Electronics source listings:
Segment Open

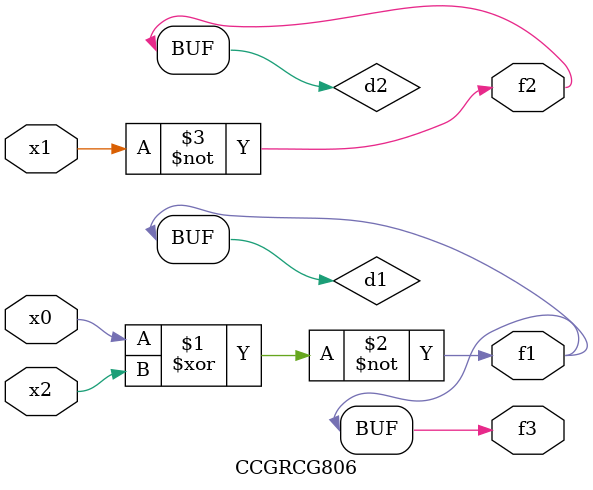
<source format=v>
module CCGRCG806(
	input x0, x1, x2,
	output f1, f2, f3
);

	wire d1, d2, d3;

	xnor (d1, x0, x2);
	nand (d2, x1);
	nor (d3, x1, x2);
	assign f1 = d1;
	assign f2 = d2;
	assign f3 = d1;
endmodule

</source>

Segment Closed
Segment Open

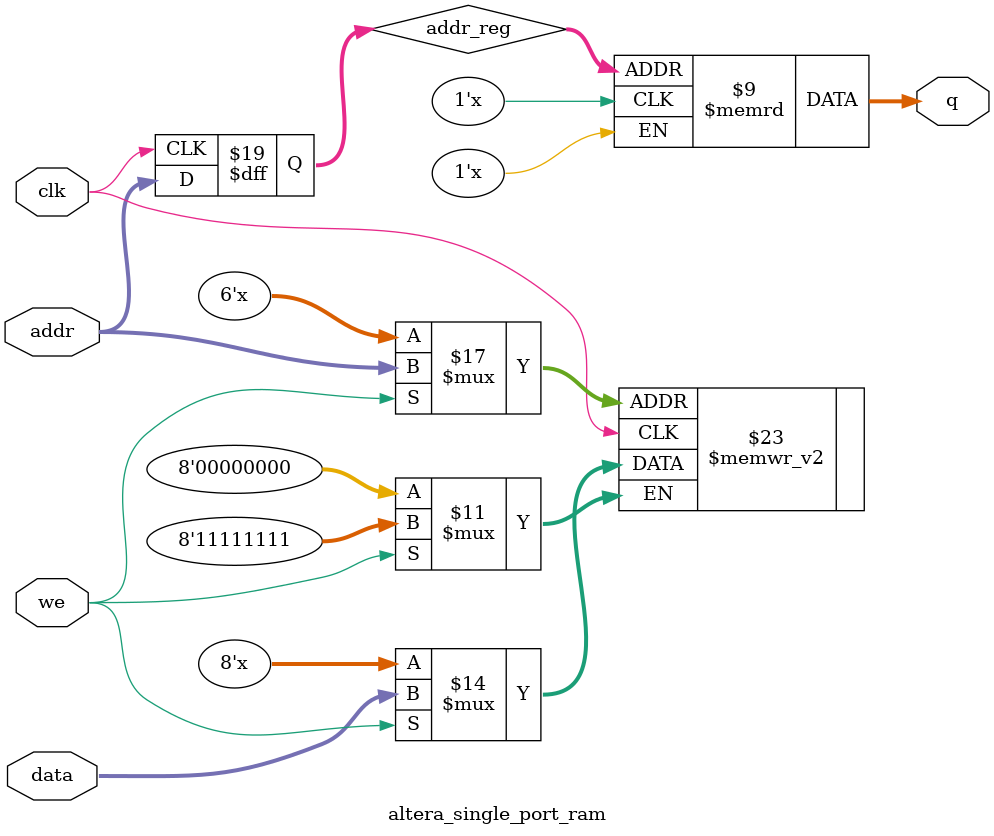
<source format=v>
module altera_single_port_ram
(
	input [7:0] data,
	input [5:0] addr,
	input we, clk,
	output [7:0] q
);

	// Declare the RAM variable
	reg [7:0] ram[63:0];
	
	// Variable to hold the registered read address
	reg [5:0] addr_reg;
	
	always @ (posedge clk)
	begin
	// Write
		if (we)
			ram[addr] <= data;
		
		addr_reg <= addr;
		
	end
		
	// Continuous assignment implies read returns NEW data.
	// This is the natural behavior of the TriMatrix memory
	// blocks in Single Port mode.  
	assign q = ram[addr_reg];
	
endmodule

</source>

Segment Closed

What the exercise asks: Some lines of the data above may hold the word "read"; state how many do, and give only that number.

Result for this exercise: 2